(Task to complete): Retype, word for word, every line of the records below starting at the one that contains "index tip: (341, 150)" and ending at the one that contains "Left hand at"; include both of those lines and nothing more.

(Extracted data):
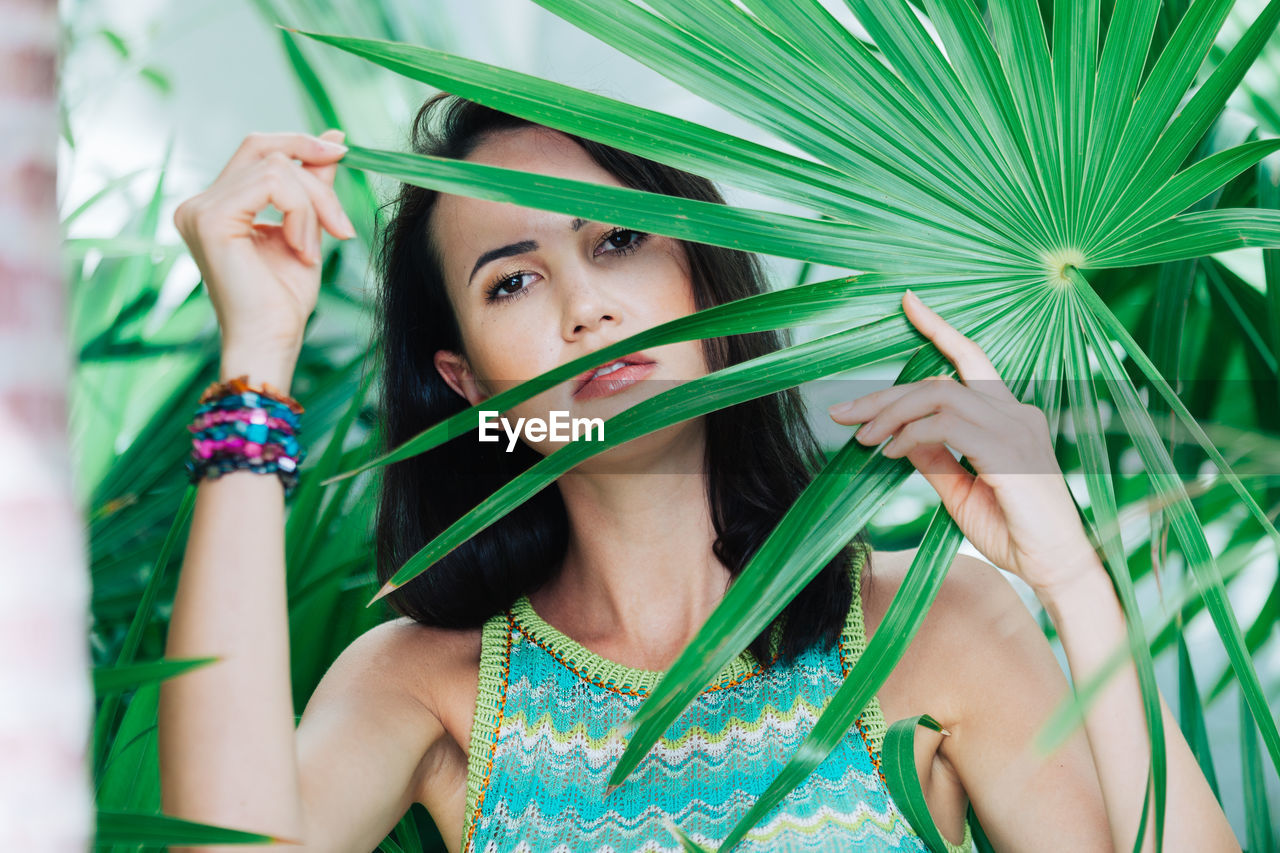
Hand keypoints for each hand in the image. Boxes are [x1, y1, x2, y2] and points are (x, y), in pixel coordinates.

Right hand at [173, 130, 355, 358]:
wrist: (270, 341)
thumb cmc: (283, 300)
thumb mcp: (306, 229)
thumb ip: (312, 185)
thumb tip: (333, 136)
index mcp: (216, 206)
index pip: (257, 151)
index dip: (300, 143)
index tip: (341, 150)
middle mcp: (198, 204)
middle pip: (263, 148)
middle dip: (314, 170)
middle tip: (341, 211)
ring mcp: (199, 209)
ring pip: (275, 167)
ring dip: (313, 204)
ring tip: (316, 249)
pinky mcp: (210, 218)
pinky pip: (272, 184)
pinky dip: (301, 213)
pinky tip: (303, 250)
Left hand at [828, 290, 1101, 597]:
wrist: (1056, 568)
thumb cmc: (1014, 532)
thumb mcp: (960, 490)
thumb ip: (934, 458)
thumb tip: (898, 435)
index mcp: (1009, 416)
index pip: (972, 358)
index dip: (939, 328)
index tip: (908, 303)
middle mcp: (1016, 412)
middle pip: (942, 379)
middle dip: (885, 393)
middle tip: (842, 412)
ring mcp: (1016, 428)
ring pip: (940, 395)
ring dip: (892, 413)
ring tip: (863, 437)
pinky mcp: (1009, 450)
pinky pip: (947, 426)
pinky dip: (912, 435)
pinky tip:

(Completed task):
index tip: (341, 150)
middle mcp: (198, 204)
middle pip: (263, 148)
middle dip: (314, 170)
middle tip: (341, 211)
ring mcp: (199, 209)
ring pip: (275, 167)
ring dip: (313, 204)
ring tip: (316, 249)
pinky mcp: (210, 218)
pinky pip: (272, 184)
pinky dip: (301, 213)
pinky tip: (303, 250)
Left hand at [828, 290, 1101, 597]:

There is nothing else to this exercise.